About two and a half years ago, Randolph resident Alan Lee began spending his free time developing a phone application called iSafe that uses GPS to determine users’ locations and give them information about their surroundings.
As an IT project manager, Alan Lee frequently travels for work. When he touches down in an unfamiliar city, he’s never sure which neighborhoods are safe to walk around in and which are not.
“I thought, if I have a phone that can at least advise me of the areas to avoid, instead of asking the local folks at the gas station where to go or where not to go, that might be pretty cool,” he said.
About two and a half years ago, the Randolph resident began spending his free time developing a phone application called iSafe that uses GPS technology to determine users’ locations and give them information about their surroundings. The application was one of three finalists in AT&T’s recent Fast-Pitch New England contest for mobile applications developers.
The iSafe application provides information about the weather, the air quality and the pollen count, and it lets users know if a neighborhood is a high-crime area. . Users can access the free service at www.FreeFamilyWatch.com. It does not require software downloads and works on the iPhone, the Blackberry, and the Google Android.
So far, Lee said iSafe has nearly 100,000 users.
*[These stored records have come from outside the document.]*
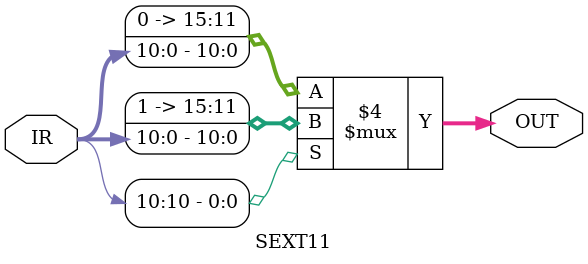
<source format=sv>
module SEXT5 (
    input logic [4:0] IR,
    output logic [15:0] OUT
);

	always_comb
    if (IR[4] == 1'b1)
		begin
        OUT = {11'b11111111111,IR};
		 end
    else
		begin
        OUT = {11'b0,IR};
		 end
		  
endmodule

module SEXT6 (
    input logic [5:0] IR,
    output logic [15:0] OUT
);

	always_comb
    if (IR[5] == 1'b1)
		begin
        OUT = {10'b1111111111,IR};
		 end
    else
		begin
        OUT = {10'b0,IR};
		 end
		  
endmodule

module SEXT9 (
    input logic [8:0] IR,
    output logic [15:0] OUT
);

	always_comb
    if (IR[8] == 1'b1)
		begin
        OUT = {7'b1111111,IR};
		 end
    else
		begin
        OUT = {7'b0,IR};
		 end
	
endmodule

module SEXT11 (
    input logic [10:0] IR,
    output logic [15:0] OUT
);

	always_comb
    if (IR[10] == 1'b1)
		begin
        OUT = {5'b11111,IR};
		 end
    else
		begin
        OUT = {5'b0,IR};
		 end
		  
endmodule
</source>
His server has crashed a few times from the traffic. “I get e-mails almost every day telling me what to improve and what not to improve,” he said. “So I’m getting a lot of feedback.”
One of the things he is most concerned about is maintaining privacy – both that of his users and that of criminals. He doesn’t track any data about his users. The crime statistics are broken down by neighborhood, not specific addresses; even the sex offender data, which is available by house in some states, is only given by neighborhood.
Lee isn’t suggesting that people should run the other way from a high-crime neighborhood. “The idea is for people to pay attention to their surroundings,” he said. “It’s basically a flag.”
Though Lee did not win the AT&T contest – Cambridge company Vlingo did – he still considered it worthwhile just to expose more people to iSafe. Eventually, he will offer an upgrade that people can pay for. And in 2009, he hopes to introduce FamilySafe, an extension of iSafe that will allow parents to keep an eye on their children’s whereabouts.
For now, Lee is keeping his day job at an IT consulting firm. He said it is too early to know what the future of iSafe will hold. “I just want to get feedback and improve on it, and then I’ll see what waits for me,” he said.